[Dataset entries]
-=-=-=-=-
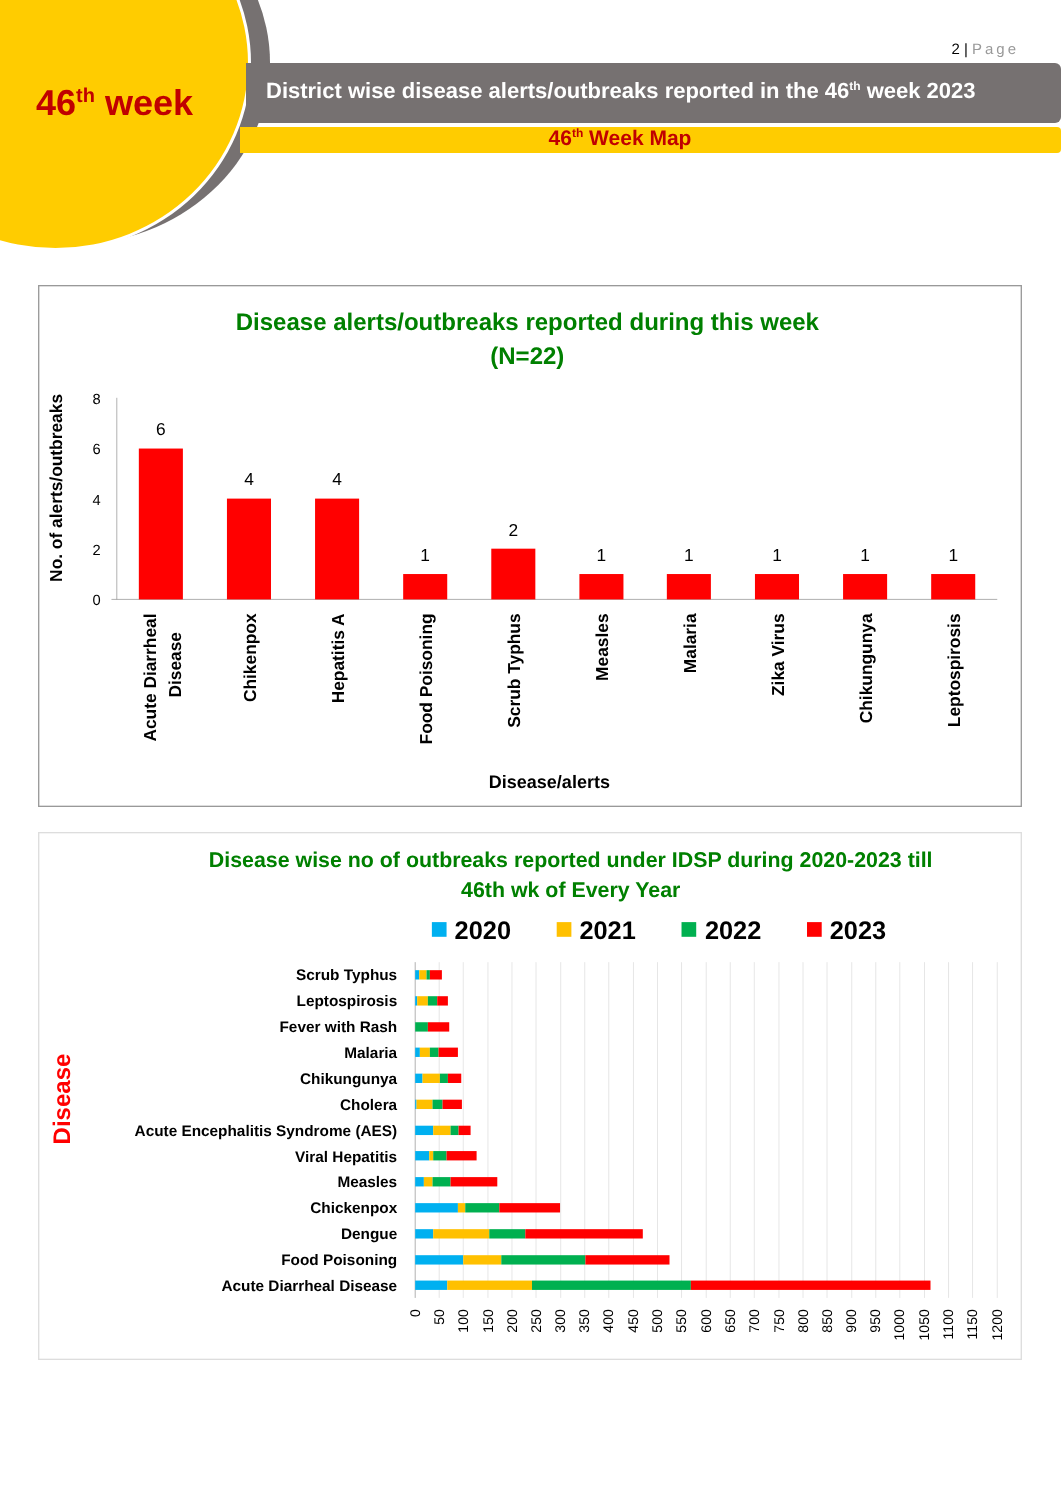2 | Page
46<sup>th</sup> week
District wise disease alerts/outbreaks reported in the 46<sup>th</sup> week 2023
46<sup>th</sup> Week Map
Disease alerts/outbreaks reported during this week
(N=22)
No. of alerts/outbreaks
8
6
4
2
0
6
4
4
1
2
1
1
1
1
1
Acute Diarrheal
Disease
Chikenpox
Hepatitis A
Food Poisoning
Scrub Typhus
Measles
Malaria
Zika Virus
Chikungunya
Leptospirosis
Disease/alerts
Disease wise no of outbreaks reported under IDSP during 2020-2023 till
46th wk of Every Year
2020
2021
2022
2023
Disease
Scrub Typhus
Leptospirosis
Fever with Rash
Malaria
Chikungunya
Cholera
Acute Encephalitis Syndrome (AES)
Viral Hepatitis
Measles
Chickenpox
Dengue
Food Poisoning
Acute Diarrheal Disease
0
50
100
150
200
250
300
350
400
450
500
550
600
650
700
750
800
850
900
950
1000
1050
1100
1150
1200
-=-=-=-=-
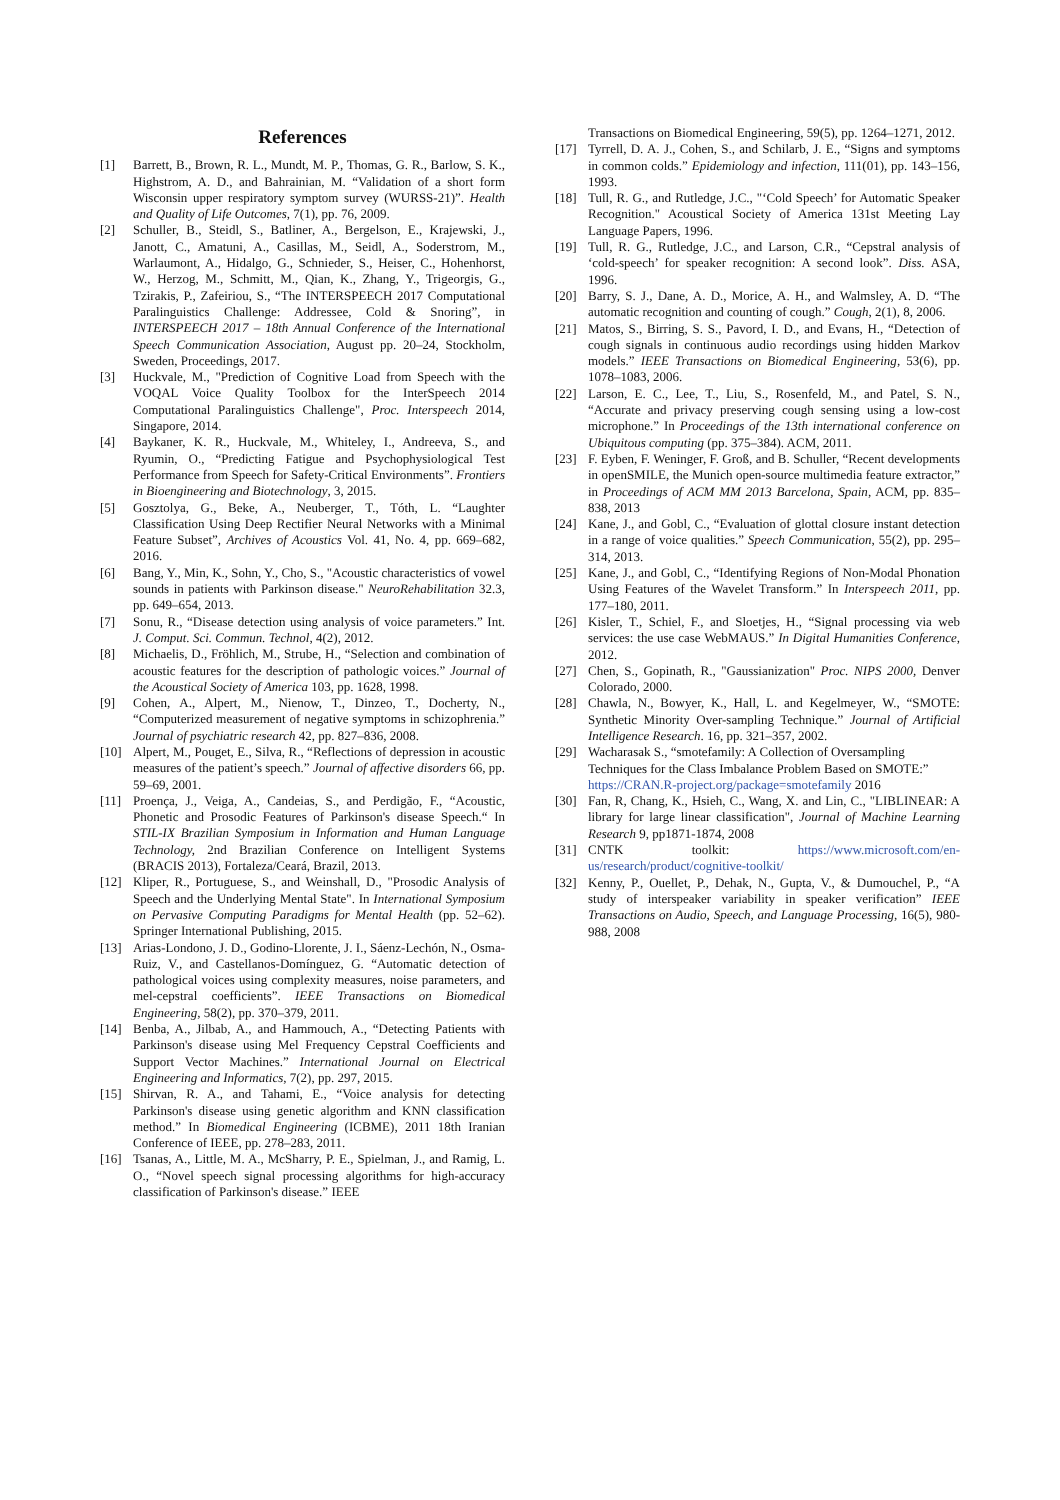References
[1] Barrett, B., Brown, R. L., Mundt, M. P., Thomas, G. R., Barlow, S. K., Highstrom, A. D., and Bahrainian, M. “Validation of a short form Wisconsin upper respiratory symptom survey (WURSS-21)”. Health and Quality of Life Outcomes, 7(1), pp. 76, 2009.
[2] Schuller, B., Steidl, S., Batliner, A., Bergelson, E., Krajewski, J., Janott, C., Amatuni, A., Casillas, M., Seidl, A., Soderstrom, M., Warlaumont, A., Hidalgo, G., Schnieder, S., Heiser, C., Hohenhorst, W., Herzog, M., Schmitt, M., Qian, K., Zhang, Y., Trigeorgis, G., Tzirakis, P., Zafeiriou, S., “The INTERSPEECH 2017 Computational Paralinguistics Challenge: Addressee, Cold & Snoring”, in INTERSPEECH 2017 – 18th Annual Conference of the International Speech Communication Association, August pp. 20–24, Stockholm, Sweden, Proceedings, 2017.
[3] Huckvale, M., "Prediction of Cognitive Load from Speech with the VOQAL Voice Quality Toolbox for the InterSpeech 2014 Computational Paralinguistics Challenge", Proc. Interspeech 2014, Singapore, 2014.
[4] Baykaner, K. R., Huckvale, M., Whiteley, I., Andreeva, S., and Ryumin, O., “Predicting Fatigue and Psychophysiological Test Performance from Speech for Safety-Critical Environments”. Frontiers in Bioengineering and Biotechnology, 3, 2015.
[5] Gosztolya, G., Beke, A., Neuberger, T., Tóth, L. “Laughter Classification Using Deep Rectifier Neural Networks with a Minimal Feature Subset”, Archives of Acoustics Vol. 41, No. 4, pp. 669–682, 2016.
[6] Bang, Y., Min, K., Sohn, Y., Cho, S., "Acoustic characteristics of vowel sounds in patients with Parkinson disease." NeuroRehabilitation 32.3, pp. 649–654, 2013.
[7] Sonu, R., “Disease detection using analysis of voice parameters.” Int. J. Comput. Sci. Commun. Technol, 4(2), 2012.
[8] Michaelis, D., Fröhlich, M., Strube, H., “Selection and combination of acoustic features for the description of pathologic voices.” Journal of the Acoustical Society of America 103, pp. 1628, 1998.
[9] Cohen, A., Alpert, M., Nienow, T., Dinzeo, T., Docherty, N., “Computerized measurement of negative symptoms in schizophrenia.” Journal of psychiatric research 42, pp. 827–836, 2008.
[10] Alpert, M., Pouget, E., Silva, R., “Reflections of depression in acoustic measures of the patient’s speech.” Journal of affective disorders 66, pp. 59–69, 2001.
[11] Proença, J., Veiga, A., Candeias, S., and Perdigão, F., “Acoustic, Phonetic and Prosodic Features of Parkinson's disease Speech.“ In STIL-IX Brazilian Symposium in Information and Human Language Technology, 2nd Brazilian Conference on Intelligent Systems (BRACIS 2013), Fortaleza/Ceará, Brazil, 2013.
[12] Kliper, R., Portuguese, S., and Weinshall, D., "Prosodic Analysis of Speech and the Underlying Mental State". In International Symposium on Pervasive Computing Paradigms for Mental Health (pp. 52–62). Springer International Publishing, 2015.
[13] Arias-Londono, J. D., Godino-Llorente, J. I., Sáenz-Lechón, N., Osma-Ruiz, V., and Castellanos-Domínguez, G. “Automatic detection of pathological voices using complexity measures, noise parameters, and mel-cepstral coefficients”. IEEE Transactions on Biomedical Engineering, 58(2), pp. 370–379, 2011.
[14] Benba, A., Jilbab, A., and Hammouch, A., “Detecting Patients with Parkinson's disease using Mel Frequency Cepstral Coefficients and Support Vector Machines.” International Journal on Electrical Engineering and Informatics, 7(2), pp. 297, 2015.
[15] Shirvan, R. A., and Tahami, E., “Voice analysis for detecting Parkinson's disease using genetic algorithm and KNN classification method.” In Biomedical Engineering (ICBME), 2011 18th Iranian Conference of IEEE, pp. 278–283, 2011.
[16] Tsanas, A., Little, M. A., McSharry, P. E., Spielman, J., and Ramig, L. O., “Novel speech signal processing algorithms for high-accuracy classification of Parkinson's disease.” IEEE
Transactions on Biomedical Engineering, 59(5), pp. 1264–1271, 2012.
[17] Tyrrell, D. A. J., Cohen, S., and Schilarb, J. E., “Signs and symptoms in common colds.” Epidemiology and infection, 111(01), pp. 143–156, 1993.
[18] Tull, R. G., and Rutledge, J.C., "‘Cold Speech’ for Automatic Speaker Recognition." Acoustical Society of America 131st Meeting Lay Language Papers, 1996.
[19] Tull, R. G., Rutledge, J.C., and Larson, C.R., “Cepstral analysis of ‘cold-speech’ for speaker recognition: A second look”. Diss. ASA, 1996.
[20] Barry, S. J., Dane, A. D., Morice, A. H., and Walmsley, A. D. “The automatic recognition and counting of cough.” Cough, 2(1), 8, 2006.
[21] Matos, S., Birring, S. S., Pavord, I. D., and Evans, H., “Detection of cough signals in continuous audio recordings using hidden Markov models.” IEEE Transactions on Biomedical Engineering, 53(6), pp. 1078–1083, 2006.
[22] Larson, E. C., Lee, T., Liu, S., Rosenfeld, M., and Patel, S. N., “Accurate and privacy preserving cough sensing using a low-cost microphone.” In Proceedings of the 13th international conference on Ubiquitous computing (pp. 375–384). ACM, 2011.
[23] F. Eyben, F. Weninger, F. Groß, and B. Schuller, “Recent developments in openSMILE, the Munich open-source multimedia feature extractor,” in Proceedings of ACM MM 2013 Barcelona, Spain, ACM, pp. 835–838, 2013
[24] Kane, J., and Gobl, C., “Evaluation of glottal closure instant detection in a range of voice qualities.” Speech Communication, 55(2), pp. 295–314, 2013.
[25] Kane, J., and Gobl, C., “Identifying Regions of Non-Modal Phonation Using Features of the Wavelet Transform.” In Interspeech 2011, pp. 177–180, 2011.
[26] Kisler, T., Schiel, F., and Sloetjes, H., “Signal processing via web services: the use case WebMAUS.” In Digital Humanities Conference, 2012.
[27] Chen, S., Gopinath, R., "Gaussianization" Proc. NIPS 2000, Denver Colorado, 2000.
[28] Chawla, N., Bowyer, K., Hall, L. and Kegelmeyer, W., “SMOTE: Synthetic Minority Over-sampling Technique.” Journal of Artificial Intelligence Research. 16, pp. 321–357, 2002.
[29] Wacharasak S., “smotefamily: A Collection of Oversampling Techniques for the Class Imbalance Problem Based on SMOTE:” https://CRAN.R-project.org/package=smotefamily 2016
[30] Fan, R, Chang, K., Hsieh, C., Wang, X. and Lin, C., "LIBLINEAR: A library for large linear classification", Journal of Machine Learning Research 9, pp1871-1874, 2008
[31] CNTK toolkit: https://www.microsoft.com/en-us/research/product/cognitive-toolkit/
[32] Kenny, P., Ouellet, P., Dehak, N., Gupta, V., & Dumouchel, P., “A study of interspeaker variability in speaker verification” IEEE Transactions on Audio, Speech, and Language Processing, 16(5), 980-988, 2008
-=-=-=-=-
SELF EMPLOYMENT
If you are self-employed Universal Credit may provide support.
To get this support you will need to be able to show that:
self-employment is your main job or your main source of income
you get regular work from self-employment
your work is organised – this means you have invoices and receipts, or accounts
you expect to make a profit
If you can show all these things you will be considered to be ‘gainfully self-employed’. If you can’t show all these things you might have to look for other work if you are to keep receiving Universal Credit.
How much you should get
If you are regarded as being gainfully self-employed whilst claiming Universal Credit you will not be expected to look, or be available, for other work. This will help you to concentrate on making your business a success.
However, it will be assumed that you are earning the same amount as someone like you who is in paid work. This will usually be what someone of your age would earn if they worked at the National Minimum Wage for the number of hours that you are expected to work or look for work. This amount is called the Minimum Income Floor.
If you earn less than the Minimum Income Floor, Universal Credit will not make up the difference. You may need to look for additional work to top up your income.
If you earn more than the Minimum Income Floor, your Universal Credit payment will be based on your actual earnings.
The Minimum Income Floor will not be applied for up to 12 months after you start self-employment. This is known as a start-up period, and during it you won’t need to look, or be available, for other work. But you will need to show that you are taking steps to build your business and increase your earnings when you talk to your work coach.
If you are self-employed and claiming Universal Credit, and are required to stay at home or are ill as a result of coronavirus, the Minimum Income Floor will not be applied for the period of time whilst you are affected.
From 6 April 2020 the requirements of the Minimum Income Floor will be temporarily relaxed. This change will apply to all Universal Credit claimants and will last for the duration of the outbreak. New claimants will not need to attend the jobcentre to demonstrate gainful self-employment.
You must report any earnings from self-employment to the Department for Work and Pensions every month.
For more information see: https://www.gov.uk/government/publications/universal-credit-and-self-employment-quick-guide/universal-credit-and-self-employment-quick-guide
-=-=-=-=-
### EXERCISE
If a line of the data holds the string "Quality", list it.

### EXERCISE RESULT
[1] Barrett, B., Brown, R. L., Mundt, M. P., Thomas, G. R., Barlow, S. K., Highstrom, A. D., and Bahrainian, M. “Validation of a short form Wisconsin upper respiratory symptom survey (WURSS-21)”. Health and Quality of Life Outcomes, 7(1), pp. 76, 2009.
[3] Huckvale, M., "Prediction of Cognitive Load from Speech with the VOQAL Voice Quality Toolbox for the InterSpeech 2014 Computational Paralinguistics Challenge", Proc. Interspeech 2014, Singapore, 2014.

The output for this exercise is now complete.